2021-03-31

Be Mindful

Practice of the Week
Be Mindful

Category: Supporting Practices: observances that support and expand developing spirituality.
"Mindfulness means paying attention in a particular way: on purpose, in the present moment, nonjudgmentally." (Jon Kabat-Zinn)

"When we are mindful, deeply in touch with the present moment, our understanding of what is going on deepens, and we begin to be filled with acceptance, joy, peace, and love." (Thich Nhat Hanh)
Text below adapted from Rick Hanson, Just One Thing.

The movements of information through your nervous system -- which is what I mean by "mental activity," most of which is unconscious -- can create lasting changes in brain structure:
"neurons that fire together, wire together."
In particular, this rewiring is accelerated for what's in the field of focused attention. In effect, attention is like a combination spotlight and vacuum cleaner: it illuminates what it rests upon and then sucks it into your brain.

Since attention is largely under volitional control -- you can direct it with conscious effort -- you have an extraordinary tool at your disposal all day long to gradually sculpt your brain in positive ways. Unfortunately, most people do not have very good control of their attention: it's hard for them to rest it where they want and keep it there -- such as an important but boring meeting, or the sensations of one breath after another -- and hard to pull it away from things that aren't helpful, like senseless worry, self-critical rumination, or too much TV. The reasons include temperament (for example, anxious, spirited), personal history (for example, losses or traumas that keep them on edge), and our hyper-stimulating, ADD-ish culture.

Happily, attention is very trainable. You really can develop better control of your spotlight/vacuum cleaner. This is where mindfulness comes in—which simply means being steadily aware of something. As you practice being mindful, you will gain more control over your attention.

You could be mindful of what's around you -- perhaps key details at work, the deeper wants of your partner, flowers blooming and children smiling, or where you left the car keys. You could also be mindful of your inner world, such as soft feelings of hurt underneath brittle anger, your good intentions and basic decency, or unrealistic expectations that set you up for disappointment.

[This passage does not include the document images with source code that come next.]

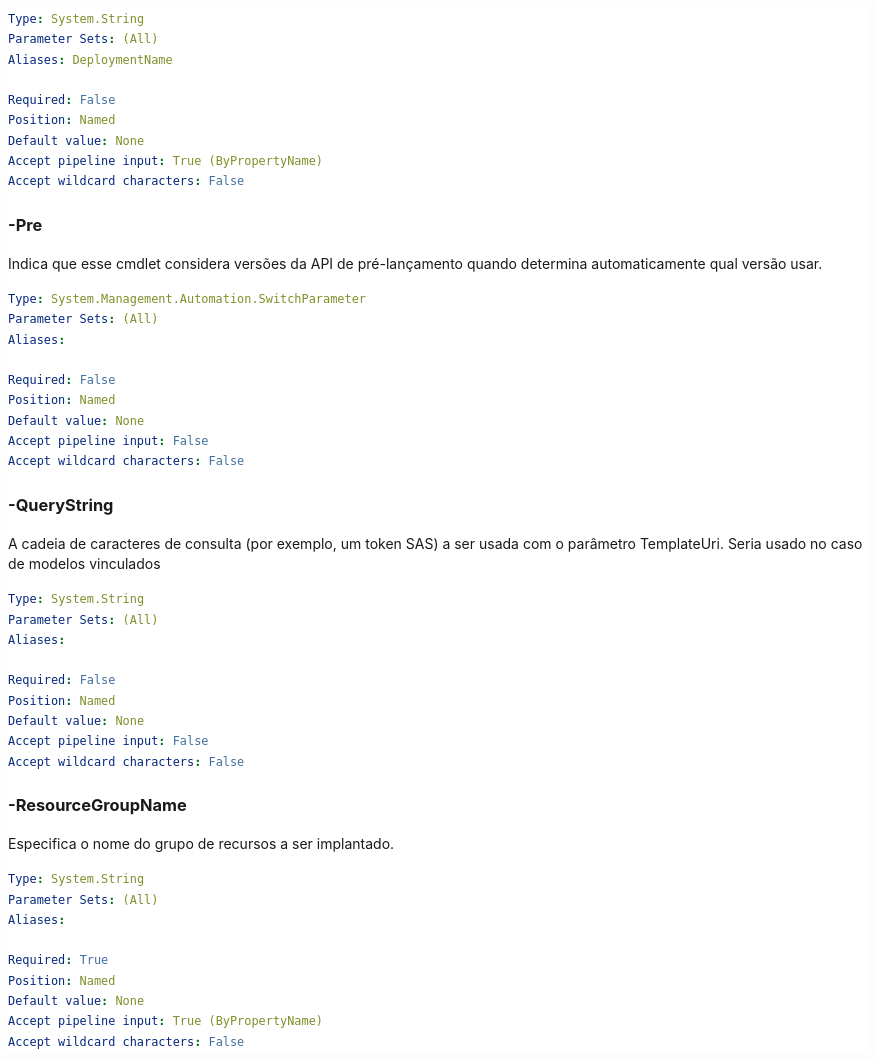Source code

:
 ```yaml
Type: System.String
Parameter Sets: (All)
Aliases: DeploymentName

Required: False
Position: Named
Default value: None
Accept pipeline input: True (ByPropertyName)
Accept wildcard characters: False
```

### -Pre
Indica que esse cmdlet considera versões da API de pré-lançamento quando determina automaticamente qual versão usar.

```yaml
Type: System.Management.Automation.SwitchParameter
Parameter Sets: (All)
Aliases:

Required: False
Position: Named
Default value: None
Accept pipeline input: False
Accept wildcard characters: False
```

### -QueryString
A cadeia de caracteres de consulta (por exemplo, um token SAS) a ser usada com o parâmetro TemplateUri. Seria usado no caso de modelos vinculados

```yaml
Type: System.String
Parameter Sets: (All)
Aliases:

Required: False
Position: Named
Default value: None
Accept pipeline input: False
Accept wildcard characters: False
```

### -ResourceGroupName
Especifica o nome do grupo de recursos a ser implantado.

```yaml
Type: System.String
Parameter Sets: (All)
Aliases:

Required: True
Position: Named
Default value: None
Accept pipeline input: True (ByPropertyName)
Accept wildcard characters: False
```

Mindfulness has lots of benefits. It brings important information about what's happening around you and inside you. It helps you witness your experience without being swept away by it, and to hold it in a larger context; as your mindful awareness increases, negative experiences have less impact on you. And the duration and intensity of what you are paying attention to tends to increase its traces in your brain. Consequently, mindfulness really helps you take in positive experiences.

To some extent, mindfulness has become associated with Buddhism, but all the world's religions and moral traditions value being mindful -- rather than mindless! Additionally, mindfulness is increasingly taught in secular settings such as hospitals, corporations, classrooms, professional sports, and military training.

Studies have shown that regular practices of mindfulness:
  • Thicken cortical layers in regions of the brain that control attention (so you get better at atten-tion itself) (Lazar et al. 2005)
  • Add neural connection in the insula, a part of the brain that supports both self-awareness and empathy for the emotions of others (Lazar et al. 2005)
  • Increase the relative activation of the left pre¬frontal cortex (behind the left side of your fore-head), which helps control and reduce negative emotions (Davidson 2004)
  • Strengthen your immune system (Davidson et al. 2003)
  • Reduce the impact of pain and accelerate post¬surgical recovery (Kabat-Zinn 2003; Kabat-Zinn, Lipworth, and Burney 1985)
Pretty great for a simple method—mindfulness—that you can use, privately and effectively, anywhere you go.

How

Mindfulness is natural. You are already mindful of many things each day. The problem is that most of us remain mindful for only a few seconds at a time. The trick is to have more "episodes" of mindfulness, and to lengthen and deepen them.

So, set aside a minute or more every day to be deliberately mindful -- focusing on a specific object of attention (e.g., the sensations of breathing) or opening wide to whatever moves through awareness. You could extend these moments of mindfulness into a longer period of meditation, letting your mind become increasingly clear and peaceful.

Then, throughout the day, add some additional times of mindfulness when you remain stably present with whatever is happening around you and inside you. If you like, use recurring events such as meals, a telephone ringing, or walking through a doorway as reminders to be mindful.

It will support and deepen your mindfulness to bring an attitude of curiosity, openness, non-judgmental acceptance, and even a kind of friendliness to the things you're aware of. Also try to develop a background awareness of how mindful you are being; in effect, you are paying attention...to attention, in order to get better at it.

These practices will gradually train your brain to be more mindful, which will bring you many rewards. For as William James -- the first major American psychologist -- wrote over a century ago (1890, p. 424):
"The faculty of voluntarily bringing back a wandering attention, over and over again, is the very root of judgment, character, and will...An education which should improve this faculty would be the education par excellence."